> **EXERCISE PROMPT**
The whole listing is to be reproduced exactly as given.

....

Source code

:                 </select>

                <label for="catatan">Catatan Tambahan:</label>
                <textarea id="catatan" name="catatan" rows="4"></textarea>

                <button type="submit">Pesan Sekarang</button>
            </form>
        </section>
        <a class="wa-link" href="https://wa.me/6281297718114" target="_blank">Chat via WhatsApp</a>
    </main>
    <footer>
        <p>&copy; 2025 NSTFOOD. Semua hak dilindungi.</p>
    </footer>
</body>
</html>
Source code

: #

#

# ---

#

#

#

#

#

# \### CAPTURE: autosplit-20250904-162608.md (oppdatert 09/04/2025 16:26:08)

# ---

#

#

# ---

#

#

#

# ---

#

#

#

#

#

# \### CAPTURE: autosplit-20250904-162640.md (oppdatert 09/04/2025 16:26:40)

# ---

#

....

> **OUTPUT**
Source code

:                 </select>

                <label for="catatan">Catatan Tambahan:</label>
                <textarea id="catatan" name="catatan" rows="4"></textarea>

                <button type="submit">Pesan Sekarang</button>
            </form>
        </section>
        <a class="wa-link" href="https://wa.me/6281297718114" target="_blank">Chat via WhatsApp</a>
    </main>
    <footer>
        <p>&copy; 2025 NSTFOOD. Semua hak dilindungi.</p>
    </footer>
</body>
</html>
Source code

: #

#

# ---

#

#

#

#

#

# \### CAPTURE: autosplit-20250904-162608.md (oppdatert 09/04/2025 16:26:08)

# ---

#

#

# ---

#

#

#

# ---

#

#

#

#

#

# \### CAPTURE: autosplit-20250904-162640.md (oppdatert 09/04/2025 16:26:40)

# ---

#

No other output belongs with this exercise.